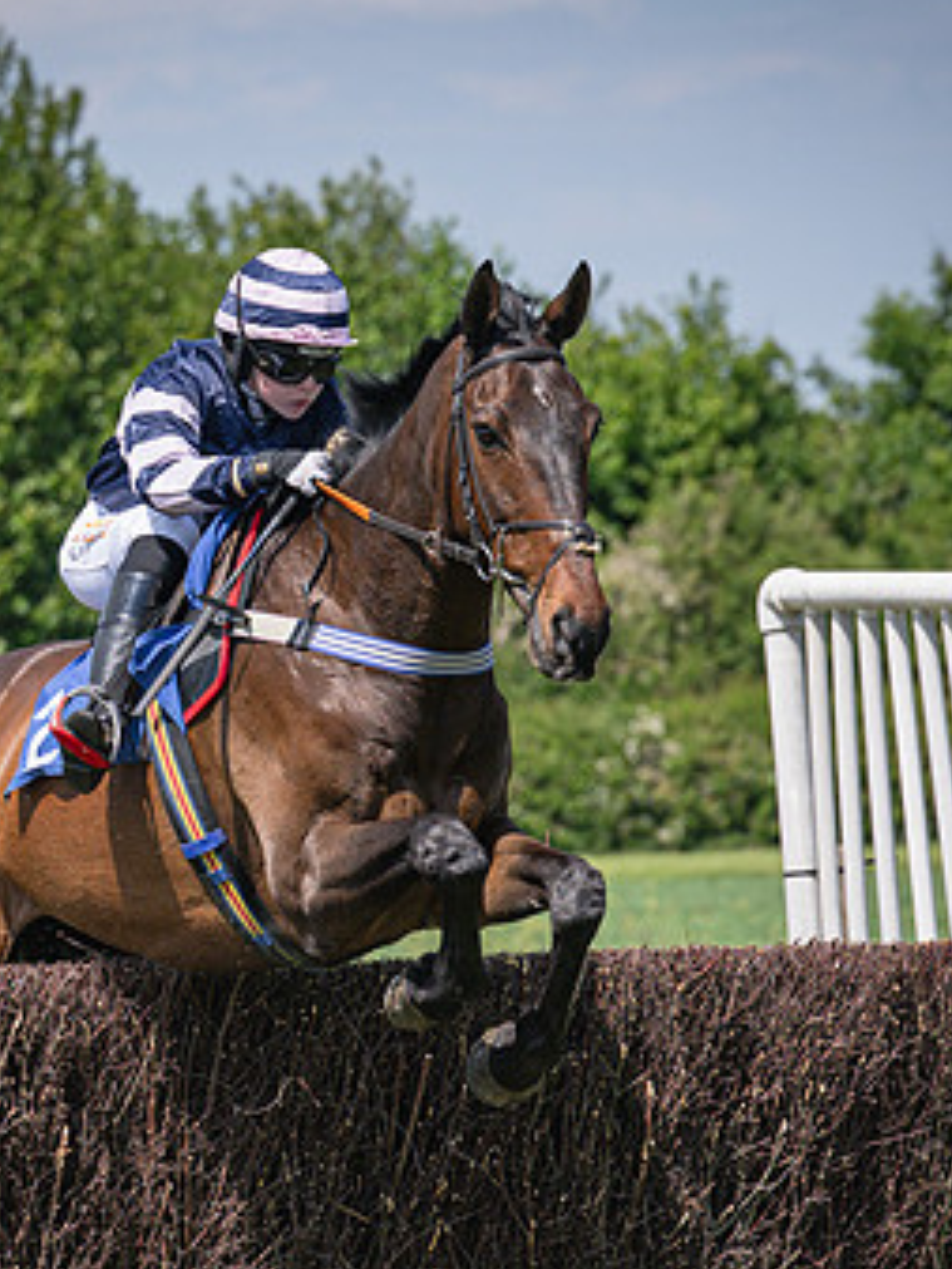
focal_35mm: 330
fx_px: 12093
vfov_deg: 6.0
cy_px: 736
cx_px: 339
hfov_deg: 4.5
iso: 200
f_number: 4
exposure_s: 1/3200
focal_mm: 115
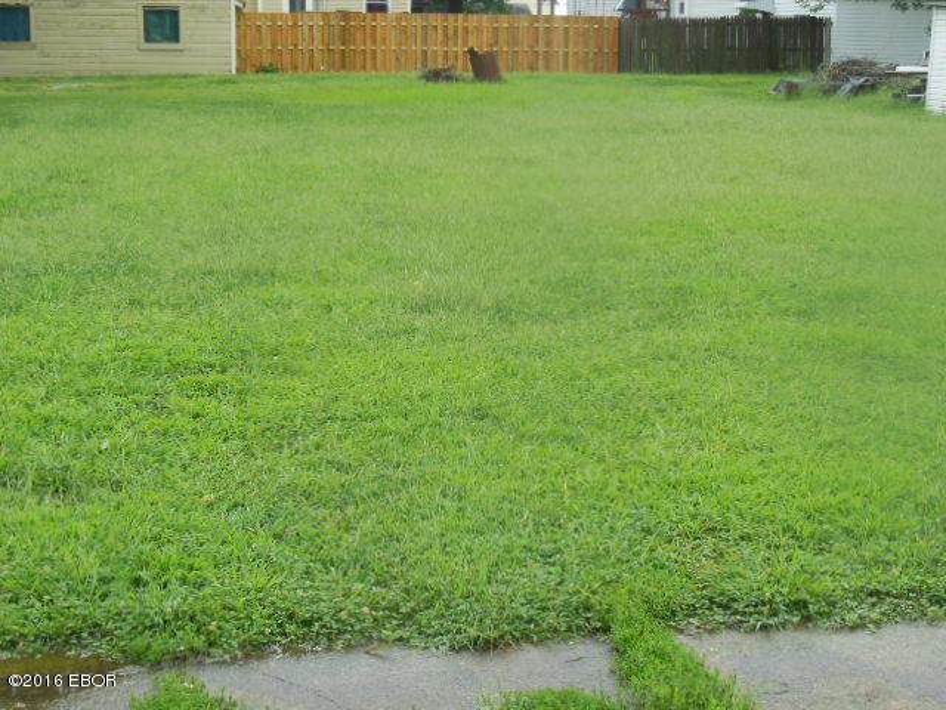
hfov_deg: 27.8
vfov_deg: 21.0
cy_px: 355
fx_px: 1913
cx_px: 473
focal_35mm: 70
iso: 125
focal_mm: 12.4
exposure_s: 1/125
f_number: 5.2
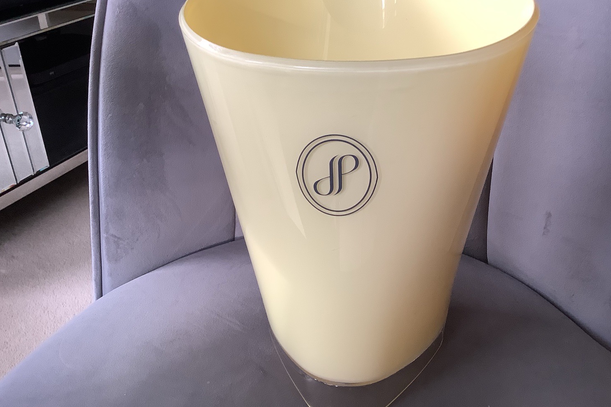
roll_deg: +0.6
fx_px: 594
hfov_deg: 54.4
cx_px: 315
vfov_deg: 37.9
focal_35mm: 35
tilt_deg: -30.9
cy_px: 205
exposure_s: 1/60
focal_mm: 3.3
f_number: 2.4
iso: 125
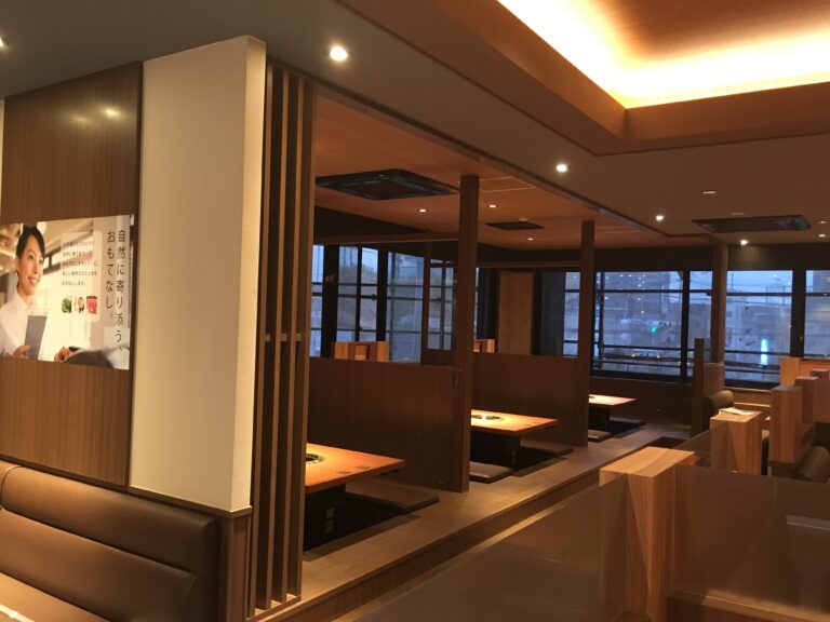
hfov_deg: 61.7
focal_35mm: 29
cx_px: 415
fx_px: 695
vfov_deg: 48.2
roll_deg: -2.2
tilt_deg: +0.5
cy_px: 311
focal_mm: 4.15
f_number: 2.2
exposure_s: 1/15
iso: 200
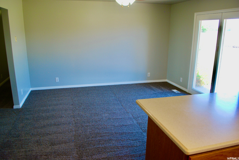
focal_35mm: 27
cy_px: 80
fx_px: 179
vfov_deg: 48.0
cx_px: 120
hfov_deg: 67.3
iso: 200
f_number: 3.5
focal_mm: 18
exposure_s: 1/50
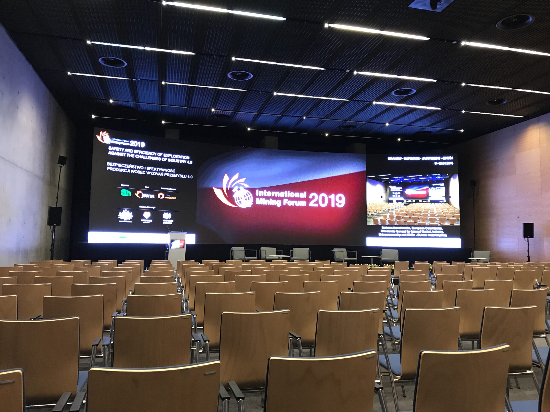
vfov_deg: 49.7
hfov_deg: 63.4
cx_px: 275
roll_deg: +0.4
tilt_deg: +4.5
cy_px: 206
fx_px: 445
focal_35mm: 28
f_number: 1.8
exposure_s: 1/13
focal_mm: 3.99
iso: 100
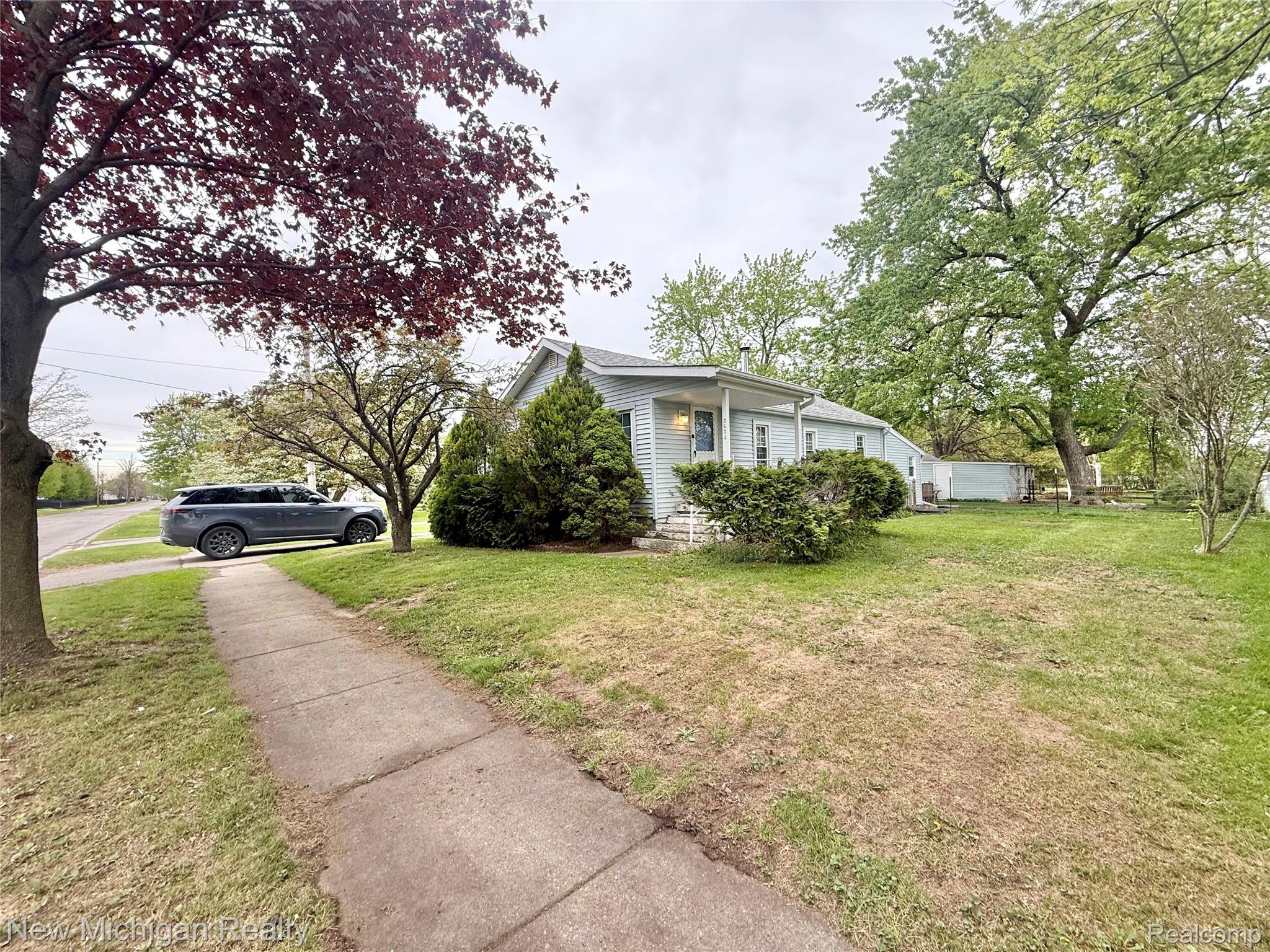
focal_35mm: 14
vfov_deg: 85.7
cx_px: 635
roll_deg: +1.2
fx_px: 514
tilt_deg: +1.9
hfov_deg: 102.1
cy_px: 476
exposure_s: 1/164
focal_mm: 2.22
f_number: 2.2
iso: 64
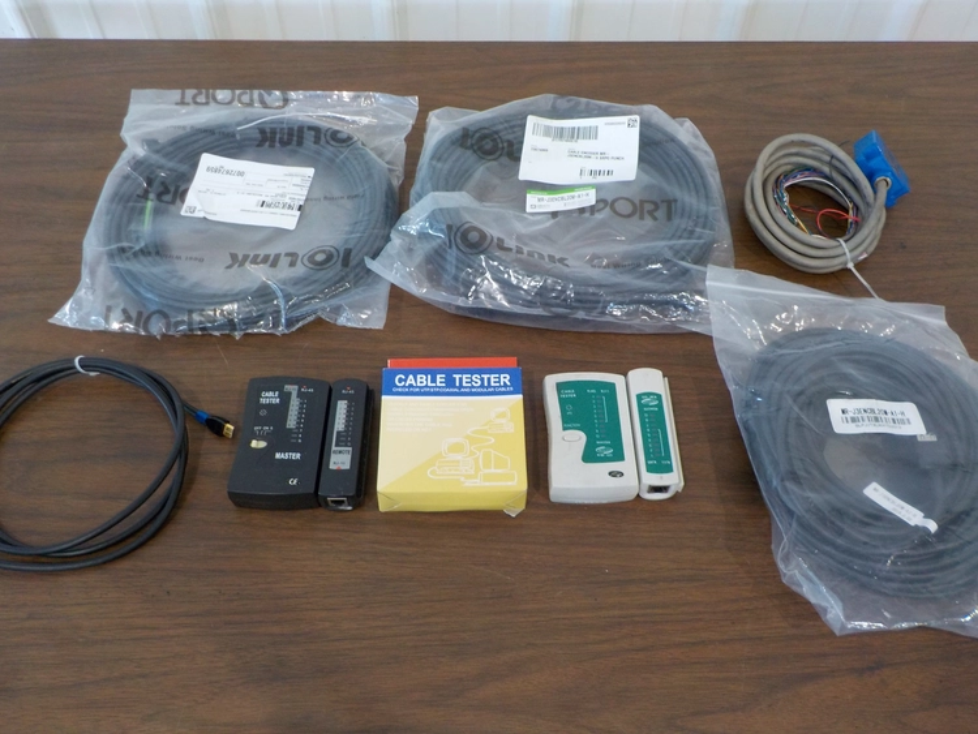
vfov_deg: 46.8
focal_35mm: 30
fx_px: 848
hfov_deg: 59.9
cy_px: 367
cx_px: 489
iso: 180
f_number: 3.3
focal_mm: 4.1
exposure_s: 1/30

* _Exercise brief_
From the line containing "roll_deg: -2.2" to the final line above, both included, transcribe every line exactly and leave all pictures out.

* _Output below_
roll_deg: -2.2
tilt_deg: +0.5
cy_px: 311
focal_mm: 4.15
f_number: 2.2
exposure_s: 1/15
iso: 200
focal_35mm: 27
cy_px: 80
fx_px: 179
vfov_deg: 48.0
cx_px: 120
hfov_deg: 67.3
iso: 200
f_number: 3.5
focal_mm: 18
exposure_s: 1/50
vfov_deg: 49.7
hfov_deg: 63.4
cx_px: 275
roll_deg: +0.4
tilt_deg: +4.5
cy_px: 206
fx_px: 445
focal_35mm: 28
f_number: 1.8
exposure_s: 1/13
focal_mm: 3.99
iso: 100
focal_35mm: 14
vfov_deg: 85.7
cx_px: 635
roll_deg: +1.2
fx_px: 514
tilt_deg: +1.9
hfov_deg: 102.1
cy_px: 476
exposure_s: 1/164
focal_mm: 2.22
f_number: 2.2
iso: 64
vfov_deg: 46.8
focal_35mm: 30
fx_px: 848
hfov_deg: 59.9
cy_px: 367
cx_px: 489
iso: 180
f_number: 3.3
focal_mm: 4.1
exposure_s: 1/30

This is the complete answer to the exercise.